Долгополый форменный сюртук ниже колен, конусом вниз какие-то казацкие штаны, сверток под мышкой, густые волосы, щетина на щеках, колючая борода, торчащие усы и вся нахохлившаяся фигура учителя производила впечатление помятого после драки петуха. Когда он вошел, все чинно встали, и в классе воцарилась мертвая тишина.
Всех так и подмывало рявкнуть, потому что Митя был интереснее обыкновенного. Он шел, нацелившись, прямо к столу, неровно, быстро, стараясь соблюсти достоинство и стремительность в достижении цели, шел так, точно боролся с невидимыми препятствиями, боролся, одолевал и победоносно подвигался вперед.
Было очевидно, что на завтраке успели усердно поздравить жениха.
Лицо его было краснее обыкновенного: угри, налитый красный нос так и блестели.
– Просто хоть воду жми, – весело, громко заметил Долба, пожимая плечами.
Учитель усиленно заморгал, на мгновение задумался, уставившись в окно, и проговорил:
– Садитесь.
– Не можем, – ответил ему класс почтительным шепотом.
Митя опять задумался, выкатил глаза, замигал и повторил:
– Пустое, садитесь.
Тихий стон умирающих от нестерпимых судорог смеха сорока человек пронесся по классу.
С задних скамеек поднялись четыре выборных для поздравления депутата. Все они шли, каждый отдельно, по четырем проходам к учительскому месту, чинно и торжественно.
Учитель щурился, они шли, а класс, замирая, наблюдал.
Лучше других был Яковлев. Он священнодействовал. На его лице было написано такое величественное, несокрушимое достоинство, такое серьезное проникновение своей ролью и в то же время так коварно раздувались его ноздри, что без смеха на него нельзя было смотреть.

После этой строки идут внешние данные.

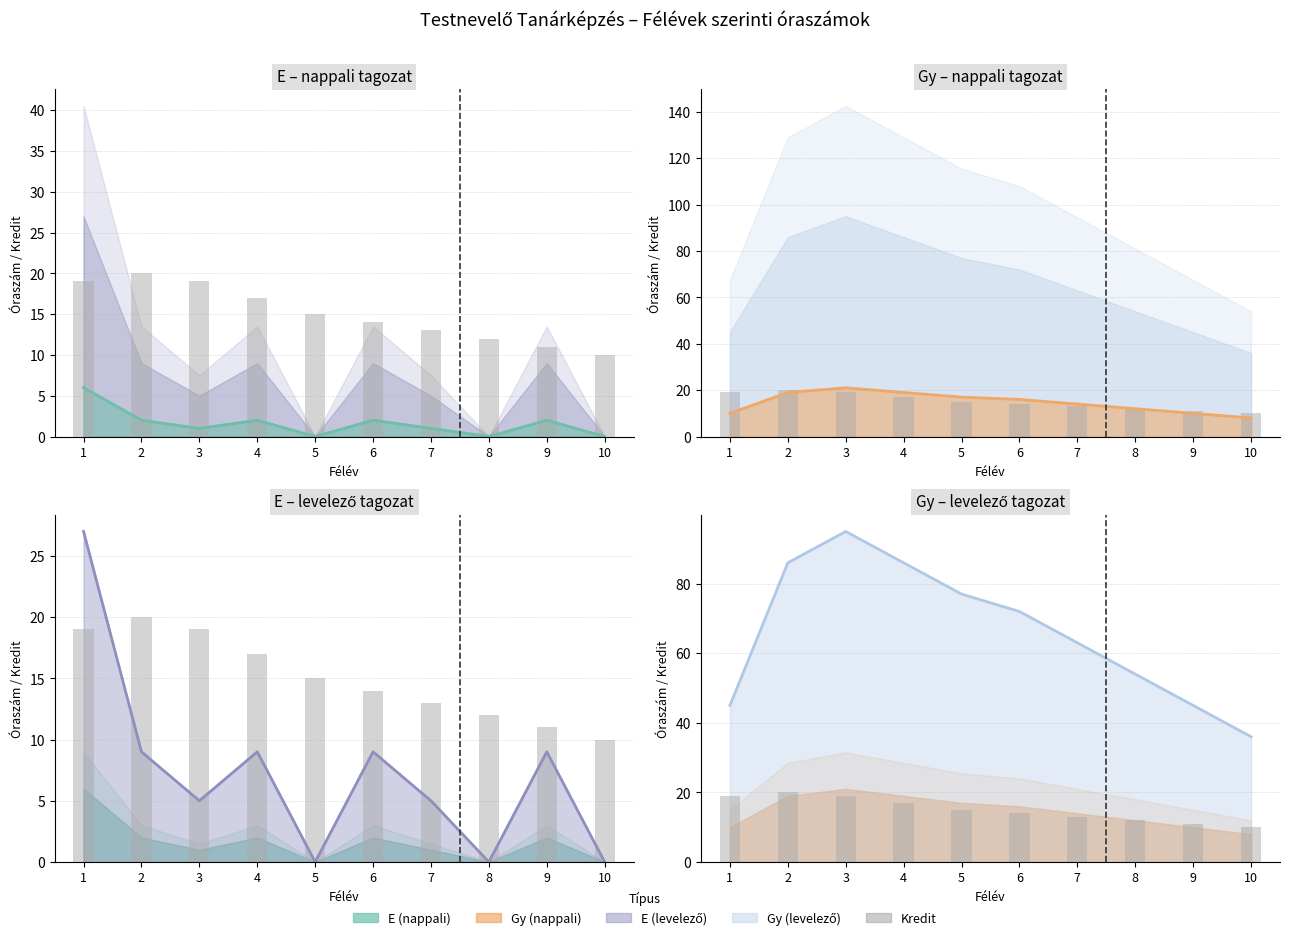

Which has a higher value, 3 or 2?

2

У Долбы получалось нечто неестественное, натянутое, желание разодолжить. Рыльский хотел быть актером и зрителем, к своей роли относился недостаточно серьезно. Долговязый Берендя шагал слишком невдохновенно своей обычной походкой человека, которого то и дело толкают в шею.
Когда депутаты вышли вперед скамеек, они остановились, выровнялись в одну линию и все враз, круто повернувшись лицом к классу, низко поклонились товарищам. Класс чинно и торжественно ответил своим уполномоченным таким же поклоном.